Unfortunately, it is all worth it in the end, as the little hand-held gadget proves to be worth its weight in gold, once properly loaded up with OS maps, waypoints and route plans, saving hours of time and energy, usually at critical junctions on the trail and allowing for accuracy of up to 5m on a 1:10.000 scale map. Added to which, if you handle the thing properly, it will allow you hours no years, of pleasure after each section, by capturing every footfall, every twist and turn of the journey, so as to form a perfect multi-dimensional record of the whole adventure.
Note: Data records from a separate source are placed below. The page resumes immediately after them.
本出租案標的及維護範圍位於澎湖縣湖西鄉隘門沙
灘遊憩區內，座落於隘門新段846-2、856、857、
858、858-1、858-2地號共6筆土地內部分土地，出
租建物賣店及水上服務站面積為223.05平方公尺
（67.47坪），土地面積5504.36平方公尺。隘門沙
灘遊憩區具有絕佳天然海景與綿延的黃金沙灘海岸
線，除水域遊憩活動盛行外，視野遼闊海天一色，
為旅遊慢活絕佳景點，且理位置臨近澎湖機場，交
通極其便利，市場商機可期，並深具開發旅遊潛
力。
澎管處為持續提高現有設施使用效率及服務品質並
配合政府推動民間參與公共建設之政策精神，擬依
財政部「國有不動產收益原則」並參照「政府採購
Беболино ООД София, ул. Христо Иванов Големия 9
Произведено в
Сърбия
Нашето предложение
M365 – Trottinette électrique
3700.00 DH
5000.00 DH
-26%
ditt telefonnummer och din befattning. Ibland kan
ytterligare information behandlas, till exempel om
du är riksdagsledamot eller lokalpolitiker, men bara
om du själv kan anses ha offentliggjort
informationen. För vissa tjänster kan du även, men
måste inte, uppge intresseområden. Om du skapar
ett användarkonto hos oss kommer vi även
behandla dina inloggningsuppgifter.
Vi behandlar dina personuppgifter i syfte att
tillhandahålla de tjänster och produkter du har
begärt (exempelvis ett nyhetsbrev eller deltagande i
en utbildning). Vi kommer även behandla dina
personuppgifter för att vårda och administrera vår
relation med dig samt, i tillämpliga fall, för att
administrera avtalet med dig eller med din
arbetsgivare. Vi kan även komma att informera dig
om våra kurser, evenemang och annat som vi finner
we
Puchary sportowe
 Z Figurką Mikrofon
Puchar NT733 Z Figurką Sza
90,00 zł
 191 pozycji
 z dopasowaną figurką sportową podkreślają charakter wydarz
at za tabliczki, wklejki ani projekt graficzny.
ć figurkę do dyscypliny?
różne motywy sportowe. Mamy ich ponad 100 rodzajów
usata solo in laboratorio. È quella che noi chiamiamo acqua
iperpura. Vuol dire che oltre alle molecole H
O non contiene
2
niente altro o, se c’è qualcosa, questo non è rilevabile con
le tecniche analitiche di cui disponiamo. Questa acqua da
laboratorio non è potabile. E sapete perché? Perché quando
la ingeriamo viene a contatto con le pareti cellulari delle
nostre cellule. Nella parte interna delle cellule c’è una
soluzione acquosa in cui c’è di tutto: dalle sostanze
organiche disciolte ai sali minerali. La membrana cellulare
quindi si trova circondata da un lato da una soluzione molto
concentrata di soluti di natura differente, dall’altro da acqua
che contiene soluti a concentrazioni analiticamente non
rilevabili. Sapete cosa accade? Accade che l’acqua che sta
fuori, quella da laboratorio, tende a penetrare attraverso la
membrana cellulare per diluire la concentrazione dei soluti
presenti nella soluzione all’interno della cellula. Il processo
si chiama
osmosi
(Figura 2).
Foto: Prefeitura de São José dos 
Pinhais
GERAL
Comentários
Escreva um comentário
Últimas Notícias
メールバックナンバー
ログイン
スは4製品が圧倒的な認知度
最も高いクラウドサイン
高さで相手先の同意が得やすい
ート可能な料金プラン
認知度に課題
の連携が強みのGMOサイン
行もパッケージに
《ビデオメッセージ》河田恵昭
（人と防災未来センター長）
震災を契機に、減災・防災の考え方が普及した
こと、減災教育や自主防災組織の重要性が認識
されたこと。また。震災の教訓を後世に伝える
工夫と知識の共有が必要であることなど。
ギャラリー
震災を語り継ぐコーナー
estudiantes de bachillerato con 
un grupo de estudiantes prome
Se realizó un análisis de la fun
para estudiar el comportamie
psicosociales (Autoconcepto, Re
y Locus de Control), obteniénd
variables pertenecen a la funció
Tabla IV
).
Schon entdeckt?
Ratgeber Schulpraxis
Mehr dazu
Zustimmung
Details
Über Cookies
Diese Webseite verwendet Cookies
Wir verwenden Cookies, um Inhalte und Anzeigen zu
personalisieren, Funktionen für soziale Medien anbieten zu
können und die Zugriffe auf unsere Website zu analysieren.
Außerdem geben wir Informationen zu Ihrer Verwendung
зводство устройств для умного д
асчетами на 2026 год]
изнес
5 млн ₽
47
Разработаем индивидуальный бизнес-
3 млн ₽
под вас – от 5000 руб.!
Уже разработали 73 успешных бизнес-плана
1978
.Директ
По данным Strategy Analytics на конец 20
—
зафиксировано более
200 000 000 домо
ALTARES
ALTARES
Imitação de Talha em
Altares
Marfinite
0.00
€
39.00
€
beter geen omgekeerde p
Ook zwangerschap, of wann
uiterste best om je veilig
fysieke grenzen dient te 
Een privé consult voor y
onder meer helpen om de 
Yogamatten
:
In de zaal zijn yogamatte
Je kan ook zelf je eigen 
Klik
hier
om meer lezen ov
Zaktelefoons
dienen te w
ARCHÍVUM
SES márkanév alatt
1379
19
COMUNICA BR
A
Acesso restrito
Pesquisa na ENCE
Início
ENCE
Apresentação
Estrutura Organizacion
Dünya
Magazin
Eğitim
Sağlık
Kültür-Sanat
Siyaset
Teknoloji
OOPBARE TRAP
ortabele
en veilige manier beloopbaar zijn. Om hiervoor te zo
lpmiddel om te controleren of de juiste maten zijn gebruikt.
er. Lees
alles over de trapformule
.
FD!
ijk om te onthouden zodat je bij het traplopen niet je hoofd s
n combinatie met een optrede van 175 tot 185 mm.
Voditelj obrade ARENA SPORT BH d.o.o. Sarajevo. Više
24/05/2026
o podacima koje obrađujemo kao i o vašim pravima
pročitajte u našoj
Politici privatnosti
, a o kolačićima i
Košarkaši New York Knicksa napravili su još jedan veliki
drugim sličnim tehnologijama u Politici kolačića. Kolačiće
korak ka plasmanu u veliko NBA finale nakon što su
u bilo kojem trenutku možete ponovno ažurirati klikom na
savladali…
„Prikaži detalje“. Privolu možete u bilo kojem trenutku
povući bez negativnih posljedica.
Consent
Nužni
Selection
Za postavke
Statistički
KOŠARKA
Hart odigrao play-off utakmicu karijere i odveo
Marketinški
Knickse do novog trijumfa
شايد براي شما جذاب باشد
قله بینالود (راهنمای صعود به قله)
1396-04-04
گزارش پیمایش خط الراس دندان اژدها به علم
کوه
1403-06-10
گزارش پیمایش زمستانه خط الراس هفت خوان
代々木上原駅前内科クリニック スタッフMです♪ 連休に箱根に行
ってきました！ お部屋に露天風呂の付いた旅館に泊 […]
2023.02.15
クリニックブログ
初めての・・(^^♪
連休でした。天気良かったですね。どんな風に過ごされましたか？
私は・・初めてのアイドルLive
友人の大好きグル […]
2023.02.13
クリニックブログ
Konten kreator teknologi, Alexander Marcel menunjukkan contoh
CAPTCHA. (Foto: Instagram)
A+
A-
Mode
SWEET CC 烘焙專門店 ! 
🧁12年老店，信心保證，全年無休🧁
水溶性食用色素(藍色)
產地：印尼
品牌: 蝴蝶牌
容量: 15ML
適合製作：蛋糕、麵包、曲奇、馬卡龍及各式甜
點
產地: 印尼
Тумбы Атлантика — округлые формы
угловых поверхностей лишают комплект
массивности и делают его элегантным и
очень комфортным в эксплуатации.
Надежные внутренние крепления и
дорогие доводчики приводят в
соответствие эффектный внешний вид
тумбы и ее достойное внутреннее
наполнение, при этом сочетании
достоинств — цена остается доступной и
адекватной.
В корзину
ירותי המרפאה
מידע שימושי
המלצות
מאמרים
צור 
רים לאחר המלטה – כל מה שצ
I write all this today, having tried since last Wednesday to purchase (successfully) and to download (horriby unsuccessfully) a high resolution map of middle Italy, upon which to plot and plan my Francis Trail route. I have been nursing a little book which describes the route in detail, along with providing excellent vade mecum-like tips and inspirations for the would-be pilgrim and found, at the back of the book, to my delight, a code coupon to redeem a complete GPS track catalogue of the entire route, replete with waypoints for shops, B&Bs and POI. Downloading those was a doddle and I even managed to import them into my Garmin and have, during the process, discovered a range of new things that my little device can do, but for which I am not yet qualified to fully reap the benefits. At least not until I have slogged my way through another hour or two of tutorials.
Hi Steven,
remember me? Munich, years ago, a beisl called Alte Liebe?
You should try navmii on your ipad or iphone, works very well even in the us without any sim card. The download is free and very easy to use.
Cu bye
Susan
Hello Susan, of course I do. How could I ever forget that evening, the result of which was meeting and later marrying the love of my life and producing four children. Difficult to forget an evening like that. I will definitely try navmii (as a back up – I have so much time and energy invested in garmin and am only now starting to get to grips with it!) and thank you for the tip. I am thrilled that you are following me and made the connection. Very best wishes to Wien Steven
Yes I do! Tried to find an email account within the past years from you both. And finally i found your blog.
Love to read this beautiful english words and beeing astonished that i miss corresponding in english.
Hope you are lucky in working with garmin and this tool will lead your way to itlay.
Buona Notte!
Susan
Dear Steven,
your thoughts written in this blog remind me of my sailing trip from tenerife to gibraltar. Good to know that we had the same experience preparing a trip, the fear of possible dangers beeing outside in the nature with nothing but your own instinct and some little helpful accessories. Lov to read your blog. enjoy your stay in Italy. And beeing back, cheers to Brita, she missed a beautiful evening in Munich last month.